A arbitragem e o Estado: a arbitrabilidade de controvérsias nos contratos com o Estado

A arbitragem e o Estado: a arbitrabilidade de controvérsias nos contratos com o Estado

Discute-se sobre a possibilidade ou não da utilização da arbitragem como meio alternativo de solução de conflitos em questões que envolvam o setor público. Fundamenta-se nos aspectos da arbitrabilidade e da legislação, especialmente a Lei 9.307/96.

Faculdade de Direito de Curitiba

O Brasil está compreendendo e aceitando a importância da necessidade de oferecer métodos de solução de controvérsias alternativos à instância judicial. Em se tratando de direitos patrimoniais disponíveis, não somente é lícito e constitucional, mas é também recomendável aos interessados – diante do acúmulo de processos e do formalismo excessivo que têm gerado a lentidão das demandas judiciais – abdicarem do direito ou do poder de ação e buscarem a composição do conflito por meio de sentença arbitral cujos efeitos sejam idênticos àquele das decisões prolatadas pelo Poder Judiciário.

Segundo Philippe Fouchard [1], o desafio político para a arbitragem compreende manifestações que limitam excessivamente o âmbito da arbitragem e aquelas que contestam a autonomia da arbitragem.

A realidade nos mostra que o Estado está mais presente na vida econômica e social, principalmente como decorrência dos princípios constitucionais, porém defronta-se com uma realidade inquestionável – a escassez de recursos orçamentários. A partir deste ponto, o Estado se aproxima do setor privado para, em conjunto, promoverem o desenvolvimento do País. Essas associações são conhecidas como parcerias público-privadas, ou PPPs, e haverão de conviver com as concessões outorgadas pelo Estado e com as empresas privatizadas.

Nestes casos, assim como naqueles em que o Estado figura como contratante, certo é o crescimento do volume de negócios entre ele e o setor privado, e basta que existam interesses em confronto para que se possa admitir o surgimento de controvérsias, dada a complexidade da cadeia contratual.

No momento, a questão que se discute é a possibilidade ou não da utilização desse meio alternativo de solução de conflitos em questões que envolvam o setor público. Sendo a arbitragem cabível para dirimir conflitos relativos a direitos disponíveis, alguns entes públicos vêm se opondo a cumprir cláusulas compromissórias e, conseqüentemente, instaurar arbitragens. Alegam que os direitos tratados nos contratos administrativos são informados pelo Direito Público, portanto indisponíveis.

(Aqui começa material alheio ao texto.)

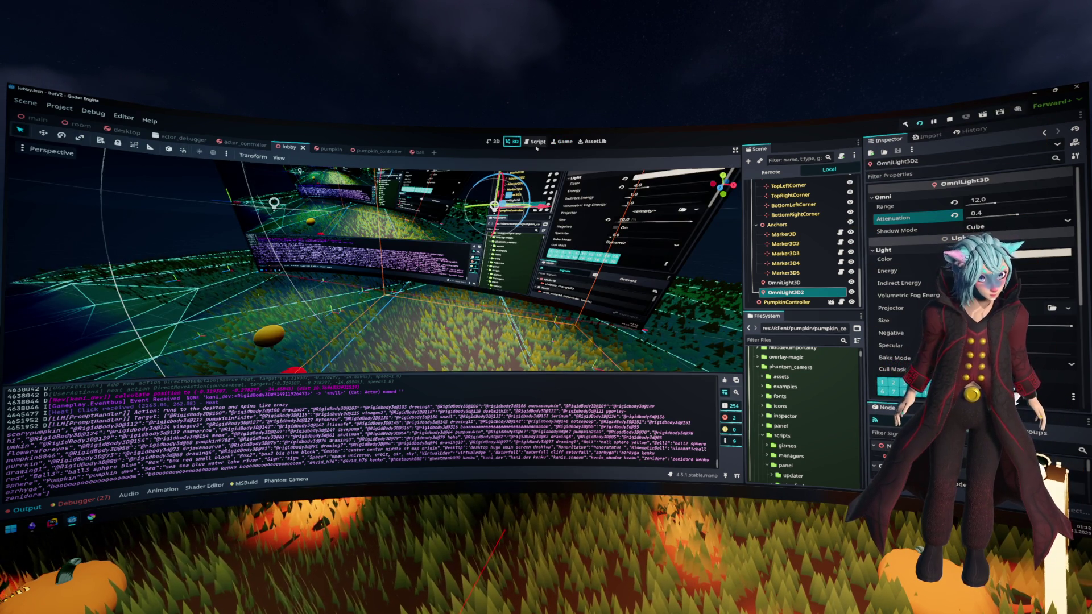
{"action": "left_click", "coordinate": [563, 142]}
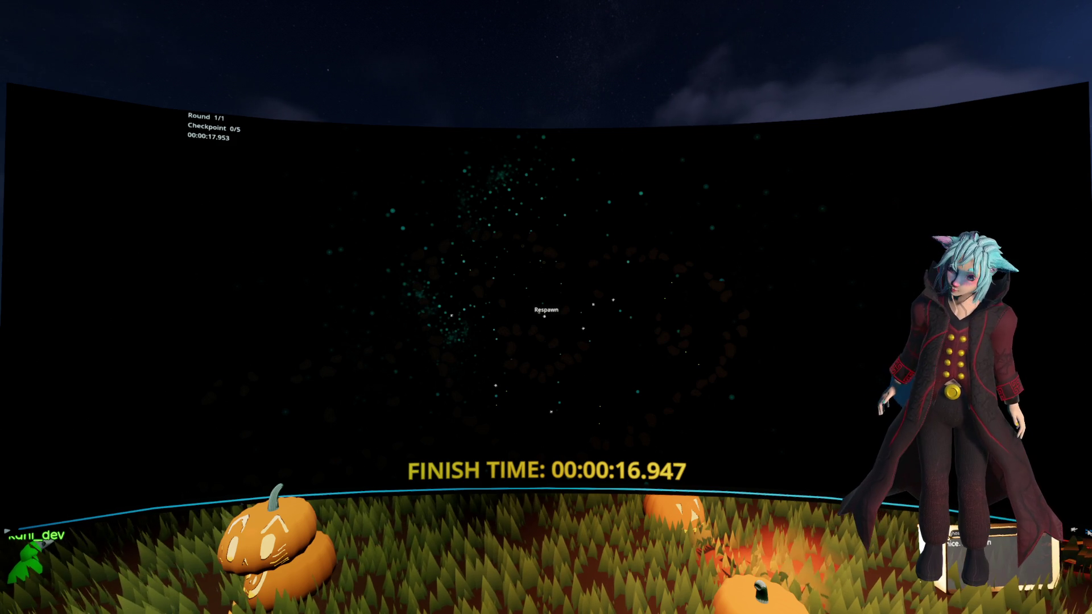
{"action": "key", "text": "Escape"}
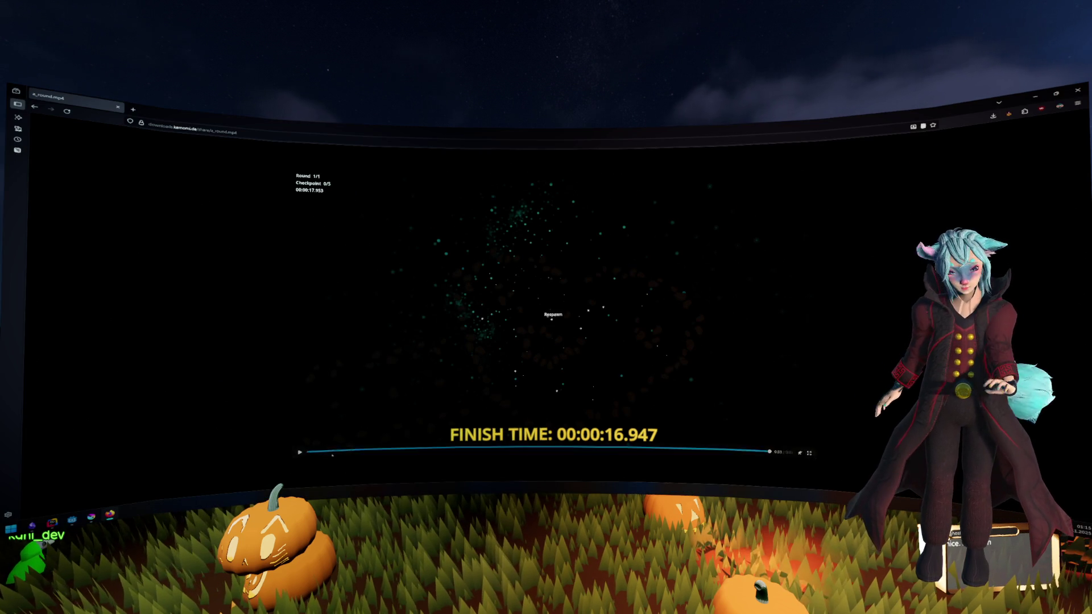
{"action": "left_click", "coordinate": [1035, 96]}
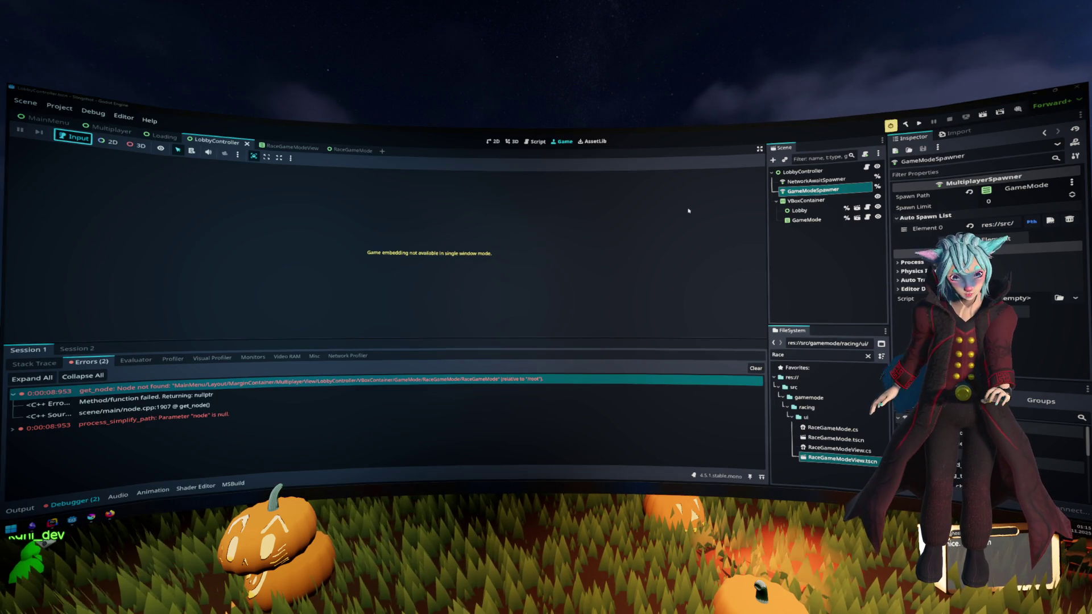
Step: Restore the accidentally deleted AddPlayer lines in LobbyController.cs
{"action": "key", "text": "alt+Tab"}
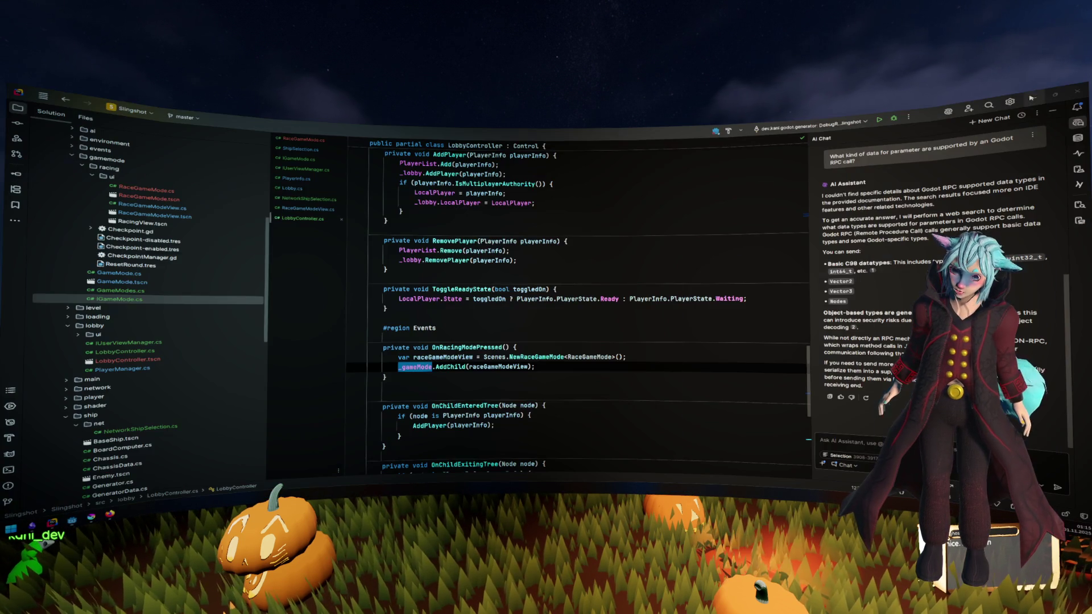
{"action": "left_click", "coordinate": [675, 233]}
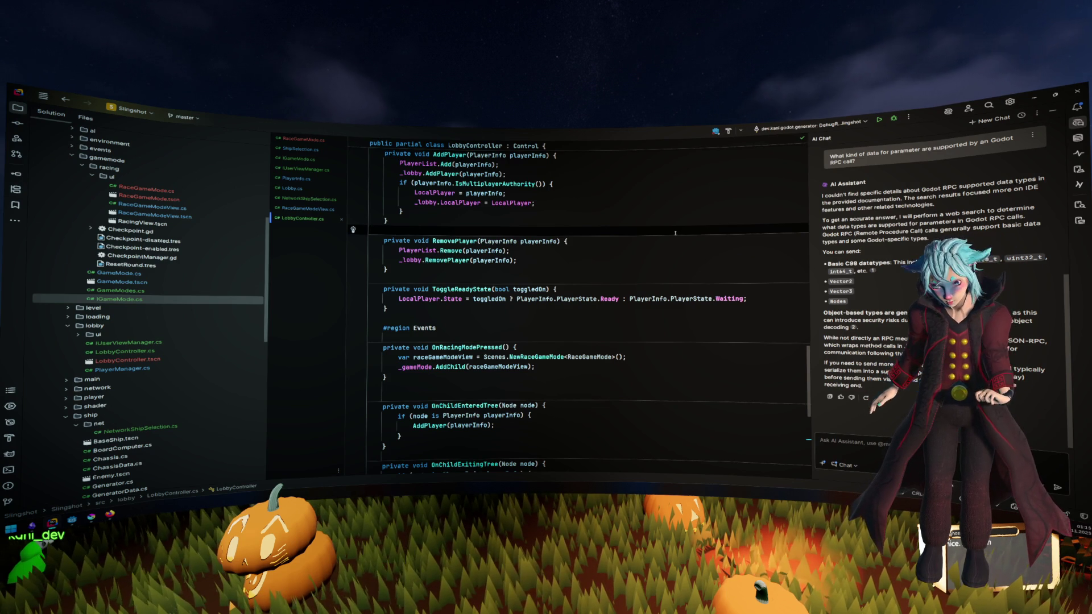
{"action": "key", "text": "ctrl+z"}
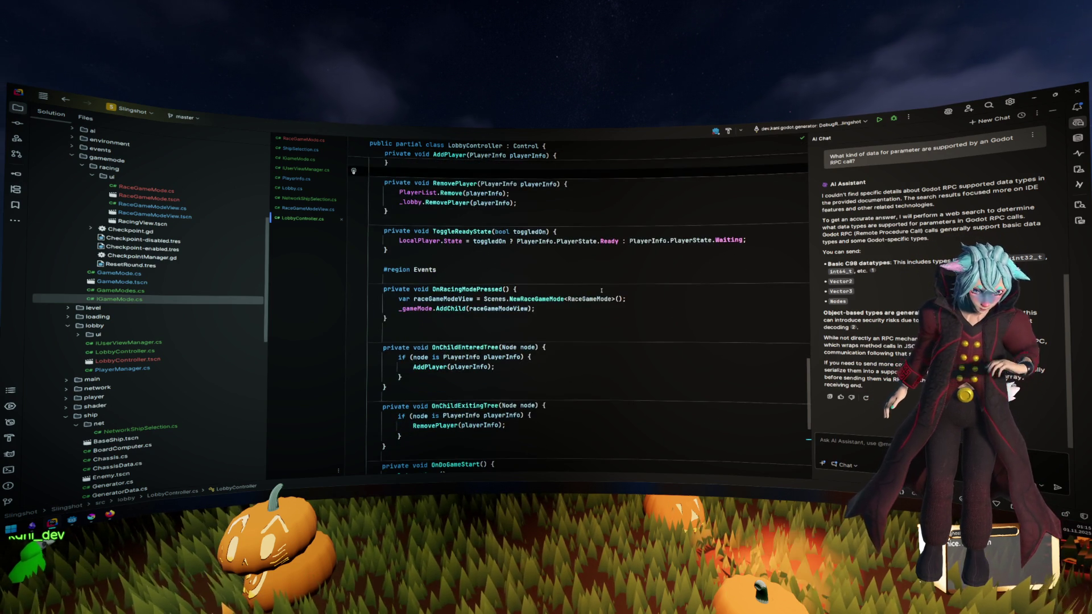
{"action": "left_click", "coordinate": [601, 291]}
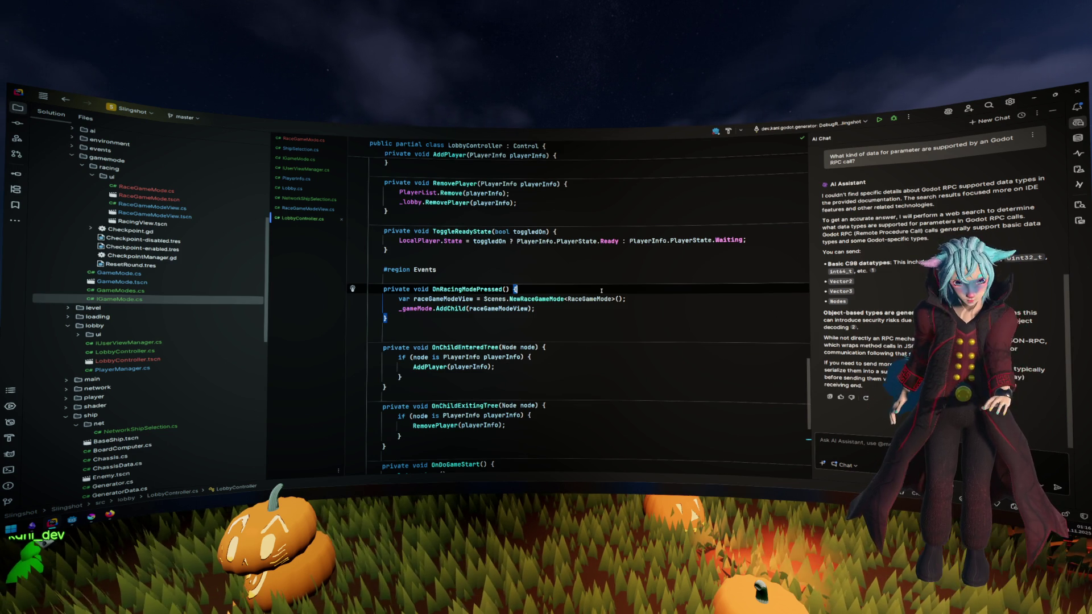
{"action": "key", "text": "ctrl+shift+z"}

Segundo Miguel Reale, há convergência entre as normas de direito público e de direito privado, sendo os princípios da boa-fé e da função social do contrato a expressão dessa realidade, em que a liberdade de contratar estará por elas limitada e os interesses individuais devem estar alinhados aos interesses da coletividade.

Fundamentando-se nestes princípios, a arbitragem reduz os níveis de inadimplência comercial e assegura a boa fé nos negócios, muitas vezes maculada pela utilização, pela parte devedora, de recursos protelatórios no processo judicial. Hoje o empresário faz contas e sabe que um processo demorado gera custos insuportáveis [3].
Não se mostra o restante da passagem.